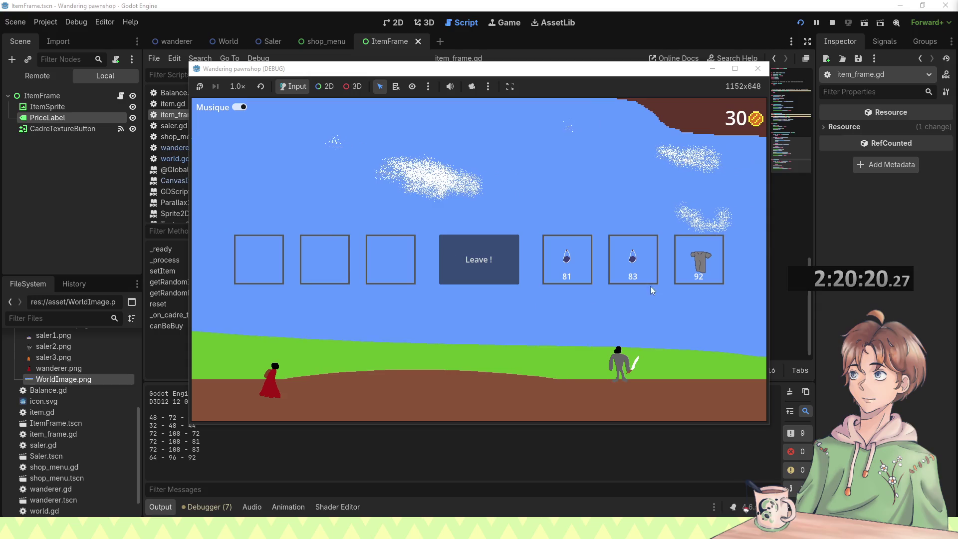
{"action": "left_click", "coordinate": [489, 273]}
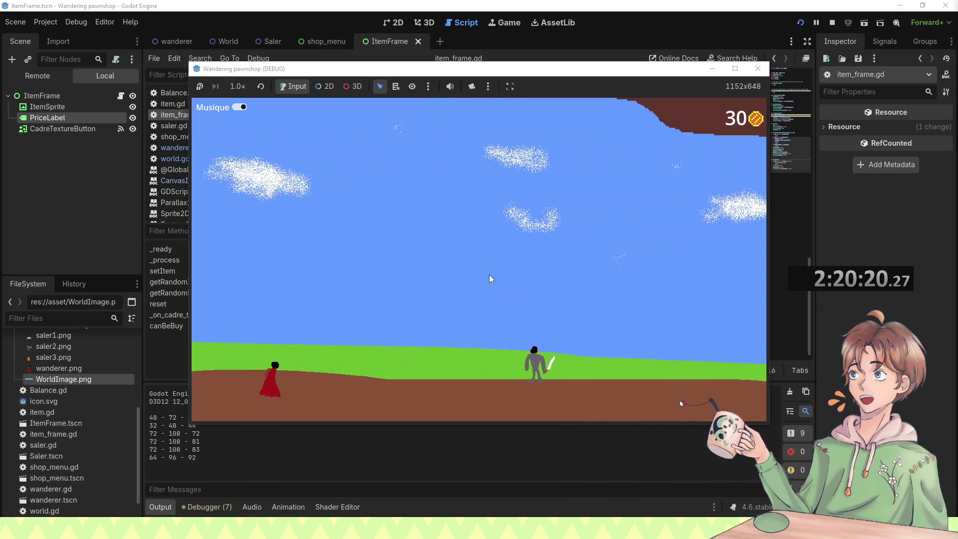
{"action": "left_click", "coordinate": [236, 107]}
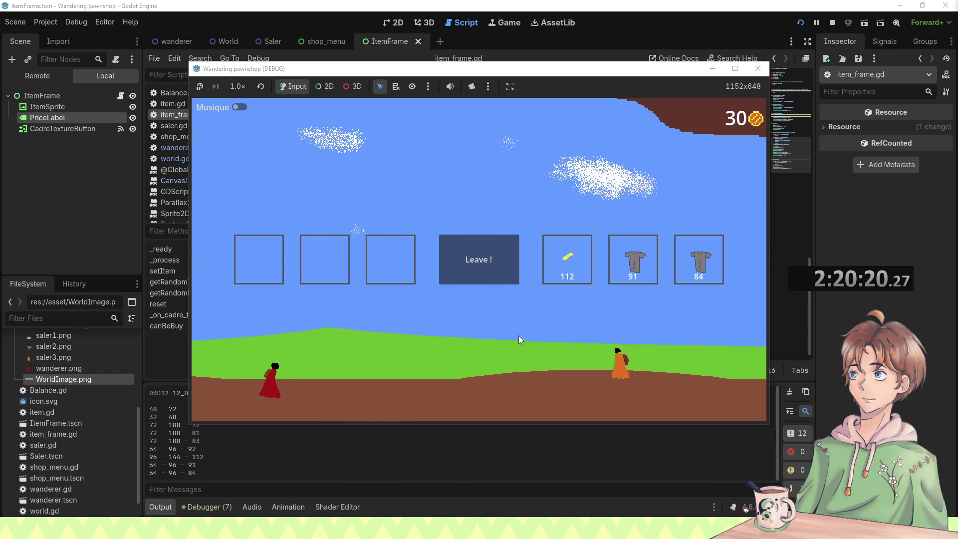
{"action": "left_click", "coordinate": [451, 267]}
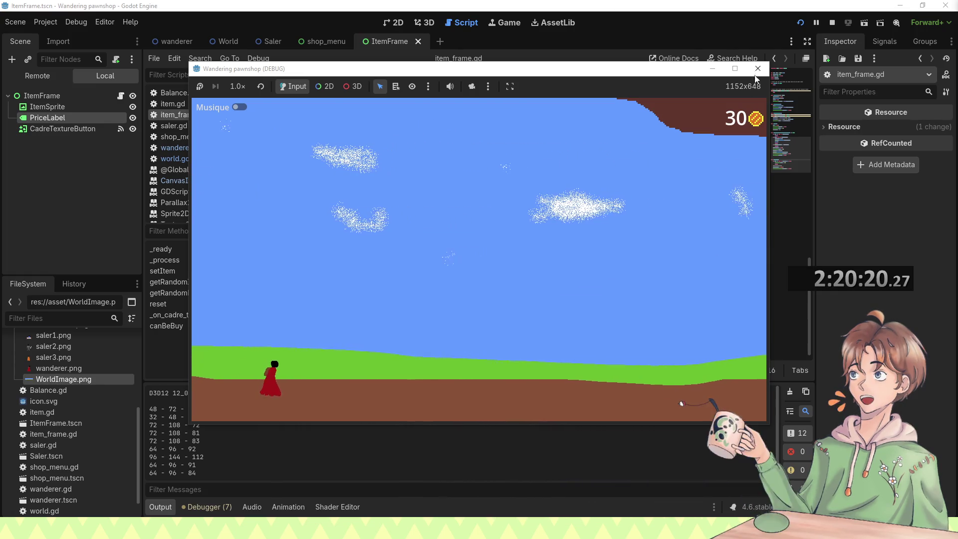
{"action": "key", "text": "F8"}
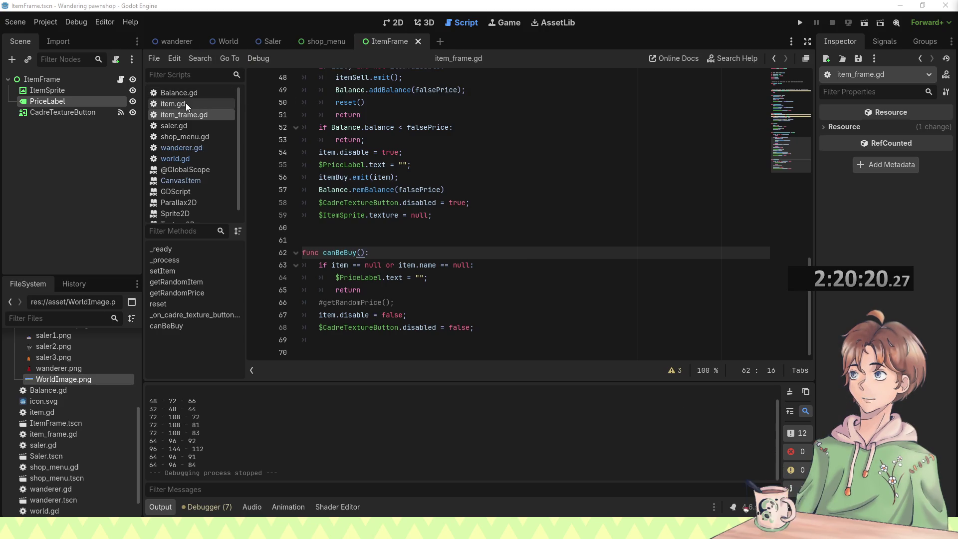
Step: Set the starting balance in Balance.gd to 300 and start a new game
{"action": "left_click", "coordinate": [192, 92]}
{"action": "left_click", "coordinate": [391, 102]}
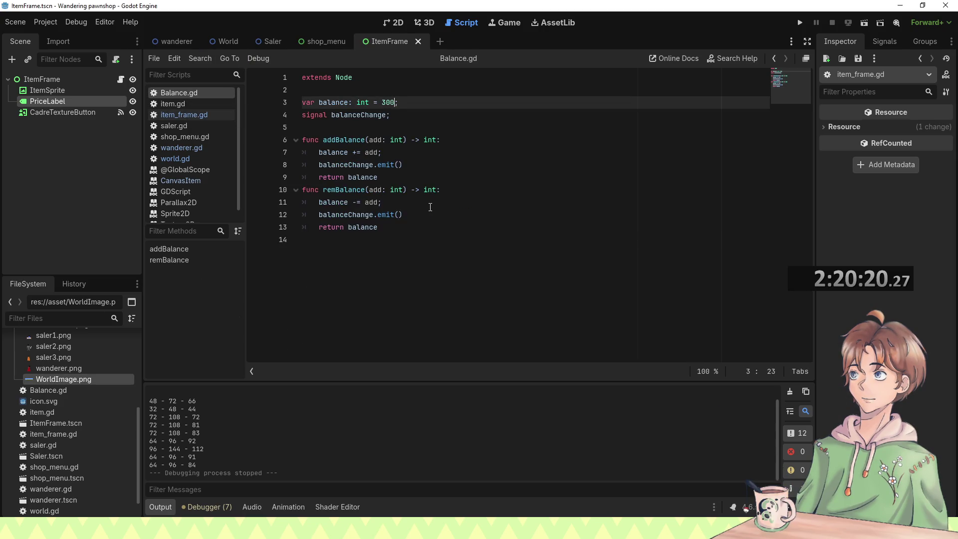
{"action": "key", "text": "F5"}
◇ ◇ ◇ ◇
Problem details
Without the pictures, repeat every record above exactly as written.

Result of the exercise
{"action": "left_click", "coordinate": [489, 273]}
{"action": "left_click", "coordinate": [236, 107]}
{"action": "left_click", "coordinate": [451, 267]}
{"action": "key", "text": "F8"}
Step: Set the starting balance in Balance.gd to 300 and start a new game
{"action": "left_click", "coordinate": [192, 92]}
{"action": "left_click", "coordinate": [391, 102]}
{"action": "key", "text": "F5"}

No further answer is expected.